Running warm
with low miles. If I am running down the highway it runs about 160 to
180 and general driving around town it runs around 200 but if it is in bad stop and go traffic and it is 80 + degrees out side the temp will climb to 250 it has not over heated and as soon as you get out on a
road and start moving good again it cools right back down again.
This just doesn't seem right. Any ideas would be greatly appreciated
thank you.

Last edited by BADDUCK; Jun 30, 2006 at 12:42 PM.

Seems like everyone is posting about this lately. These cars run hot. Aslong as the fans come on to cool it down dont worry.
The Best of Corvette for Corvette Enthusiasts
I am telling you i can see the entire area between the radiator and the condensor through the opening in the side of the shroud and there is nothing there. I can also tell you that the fans work and are on as i have felt them myself. Also if the T stat was stuck would not my coolant stay cool not get boiling hot?? And if the radiator was fried then would the car not continue to heat up even when being driven
I am probably ignorant here but i still dont get any of it. Every C4 i have owned (three) did this or similar to it. Every C5 i have owned (two) run at the highway at 199 and goes to maybe 215 tops in abuse and a dead stop in 90 degree weather. I am starting to just think the C4 cooling system sucks
I am telling you i can see the entire area between the radiator and the condensor through the opening in the side of the shroud and there is nothing there. I can also tell you that the fans work and are on as i have felt them myself. Also if the T stat was stuck would not my coolant stay cool not get boiling hot?? And if the radiator was fried then would the car not continue to heat up even when being driven
I am probably ignorant here but i still dont get any of it. Every C4 i have owned (three) did this or similar to it. Every C5 i have owned (two) run at the highway at 199 and goes to maybe 215 tops in abuse and a dead stop in 90 degree weather. I am starting to just think the C4 cooling system sucks
Generally speaking, I've found 9 times out of 10 that an overheating issue can be resolved with a good flush and a new factory recommended temp thermostat.

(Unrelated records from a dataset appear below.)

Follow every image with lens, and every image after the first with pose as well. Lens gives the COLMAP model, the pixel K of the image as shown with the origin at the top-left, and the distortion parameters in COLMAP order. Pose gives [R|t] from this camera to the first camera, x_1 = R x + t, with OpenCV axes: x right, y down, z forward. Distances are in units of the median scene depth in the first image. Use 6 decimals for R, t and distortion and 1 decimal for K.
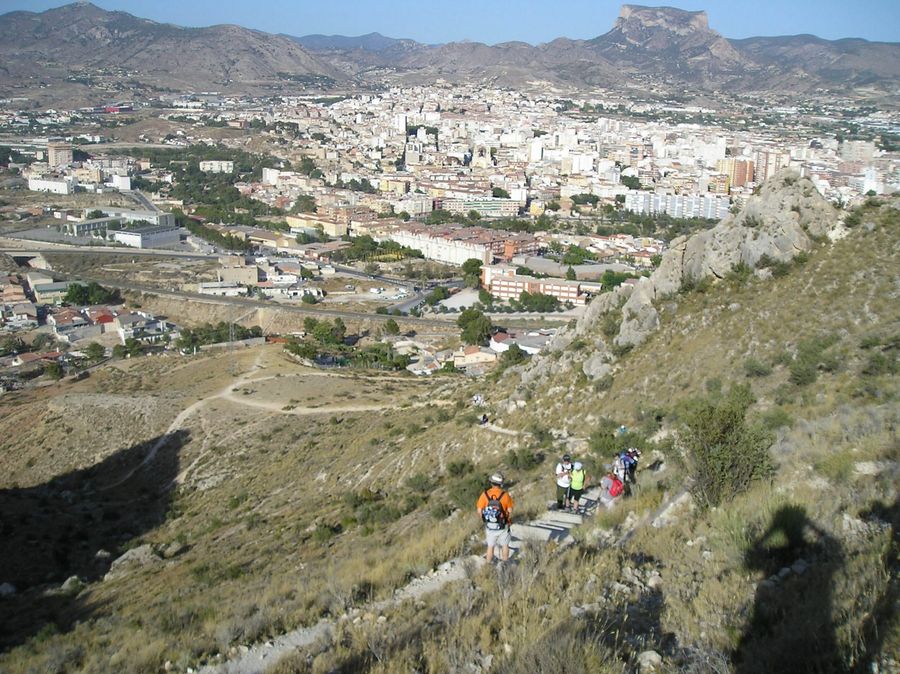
lens RADIAL K [[933.7, 0, 445.8], [0, 933.7, 334.1], [0, 0, 1]] dist [-0.137477, 0.108747]
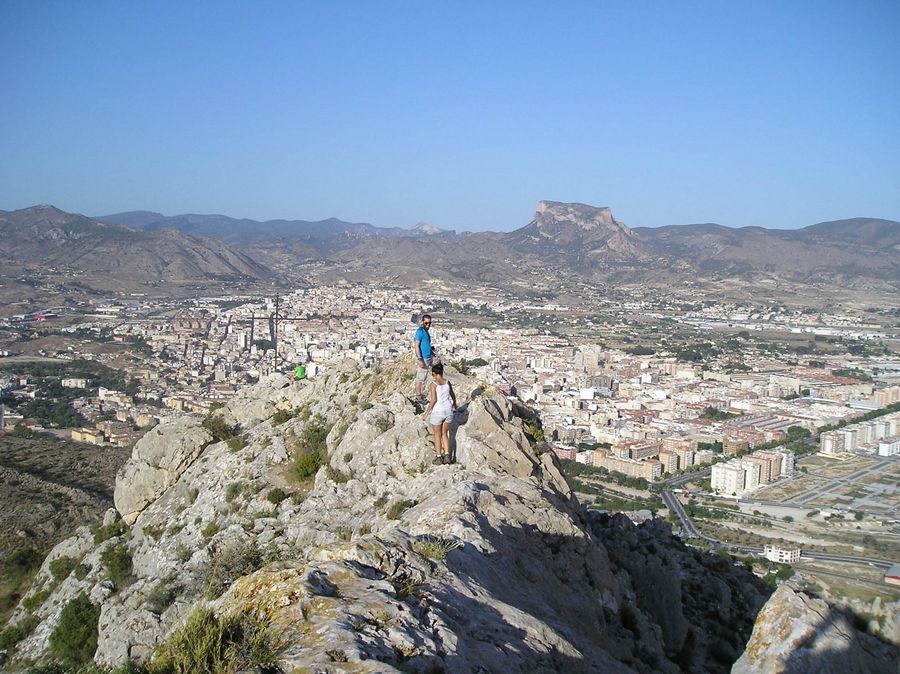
lens RADIAL K [[933.7, 0, 445.8], [0, 933.7, 334.1], [0, 0, 1]] dist [-0.137477, 0.108747]
pose [[0.999749, -0.002735, 0.022218, 0.081720], [0.006678, 0.983754, -0.179397, -0.000011], [-0.021367, 0.179501, 0.983526, -0.113984]]
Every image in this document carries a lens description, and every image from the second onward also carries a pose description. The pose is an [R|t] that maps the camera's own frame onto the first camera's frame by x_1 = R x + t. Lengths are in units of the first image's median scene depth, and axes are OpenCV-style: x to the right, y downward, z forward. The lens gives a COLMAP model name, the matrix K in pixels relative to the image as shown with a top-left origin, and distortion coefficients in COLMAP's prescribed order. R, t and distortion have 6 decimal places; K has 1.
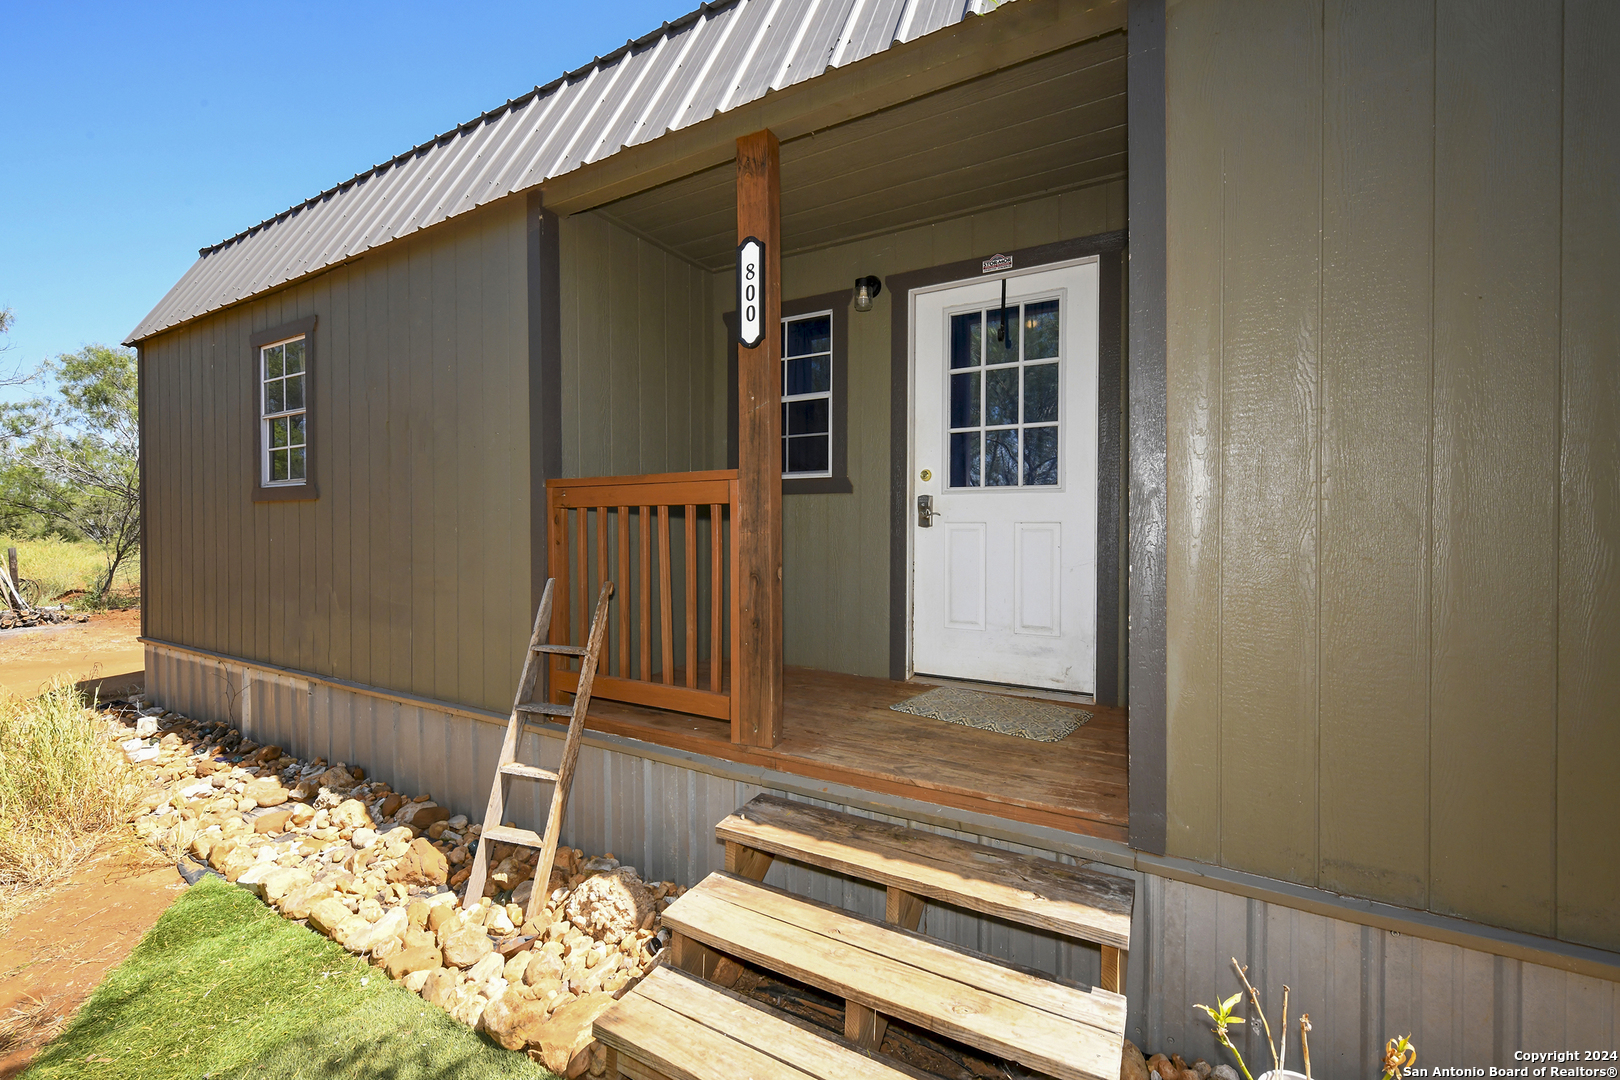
lens RADIAL K [[654.6, 0, 810.0], [0, 654.6, 540.0], [0, 0, 1]] dist [0.000797, 0.000115]
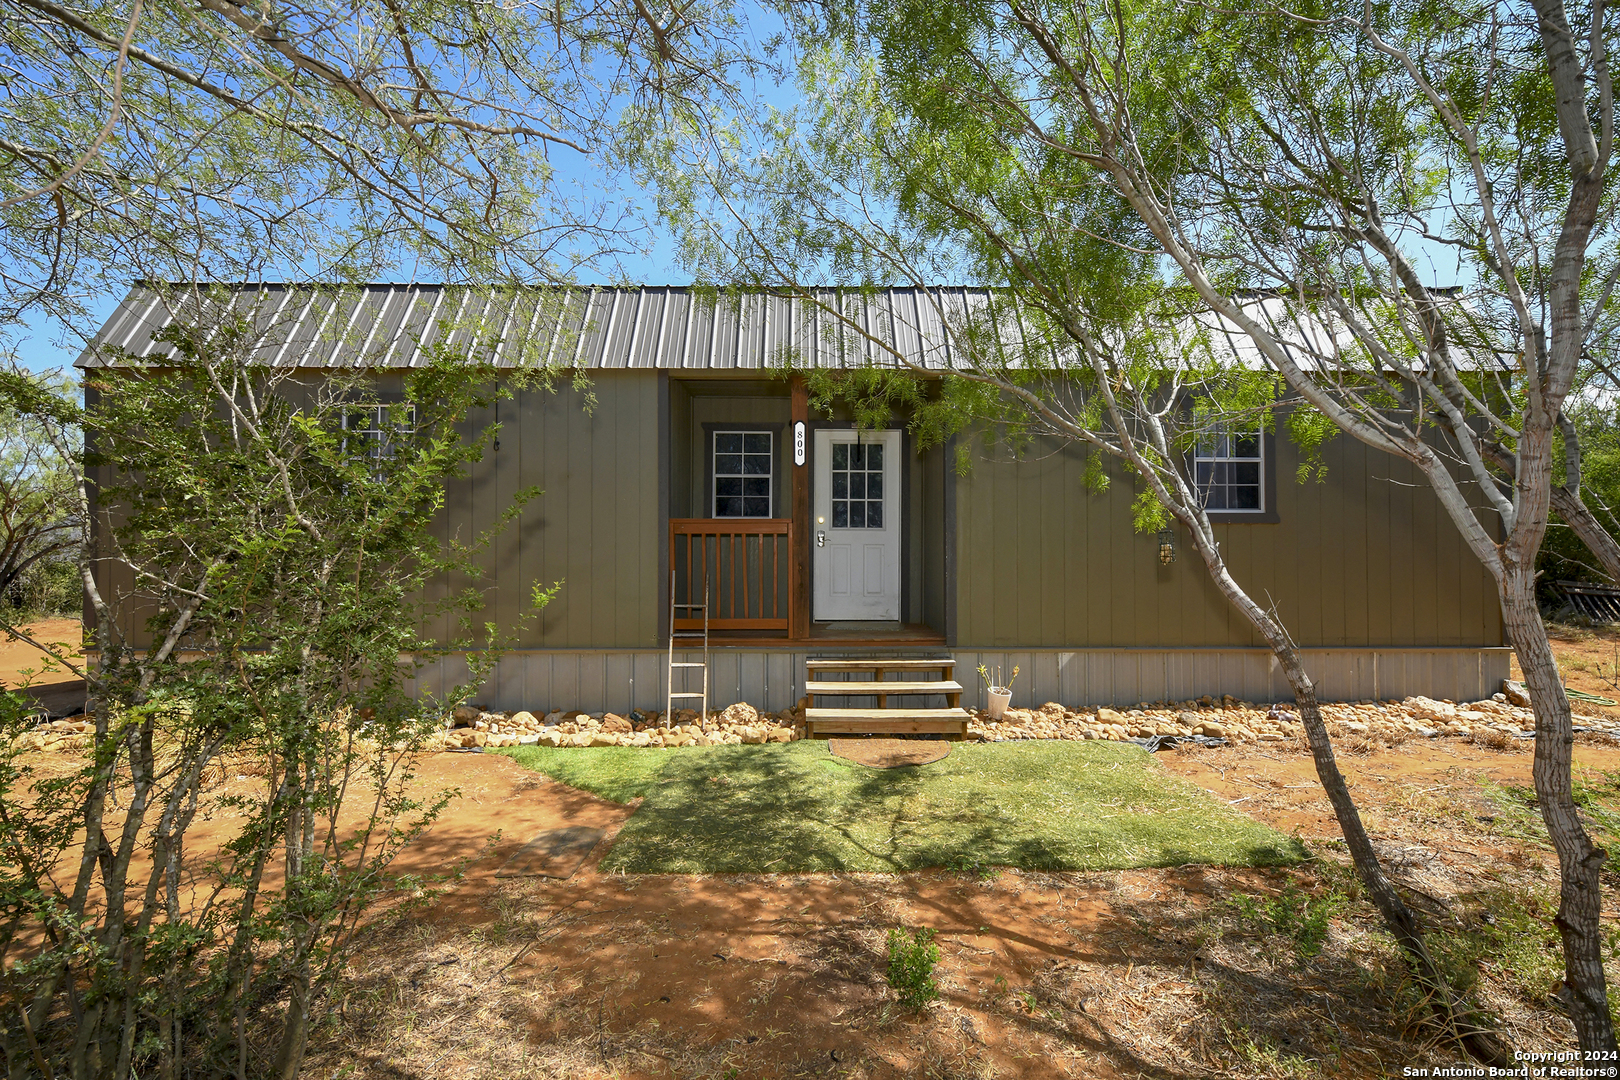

1. Check your anti-freeze mixture with a hydrometer. It's THE cheapest, easiest test you'll ever do. $5 is going to tell you if you have the correct water/anti freeze ratio.
2. Assuming you have no leaks and you know your fan is working, check the front of radiator visually for blockage or bad fins. Fins can be straightened with a radiator comb if they're not too bad. If you have a lot of bent fins from rocks or debris, then airflow through the radiator is being restricted.
3. A thermostat is just like a dam on a bridge. At a specified temperature, the dam opens and allows water to flow. A thermostat is designed more for allowing a car to heat up to proper operating temperature than it is to just "cool" the motor.
Let car get up to operating temperature. If you have a 195 degree thermostat in your car, that means the thermostat opens and allows coolant to flow from the radiator through the motor at 195*. Once your gauge gets up around 195, coolant should be flowing and you should see temp drop on your gauge. If it keeps climbing-- stat is probably not opening and should be replaced.
You can also grab onto the top rad. hose with a rag to tell if coolant is flowing. Before thermostat opens, (or if thermostat isn't opening once heated up) the hose will be hard and you'll be able to feel the water pressure in it. If stat is working correctly, the hose will feel soft since coolant is flowing through it and the water pressure isn't backed up.
4. Check your oil dipstick for any signs of water or anti freeze to rule out a bad gasket. Then look in your overflow tank and radiator for any brown sludge (oil). Free, doesn't cost a thing, no need for a mechanic.
5. Flush cooling system (forward & back) with a good flush. Again, pretty easy, it's just getting at a couple of hoses.
6. Replace your thermostat with the recommended temp and buy a good brand if not the OEM.
7. Refill with proper type of coolant and the recommended mixture of water/coolant. I usually add about 50 % of the systems coolant capacity with anti freeze first, because you still have water left in the block after a flush.
All of the above should cost you less than $30-50 Max and it's really not that difficult.
Good advice is only good if you take it.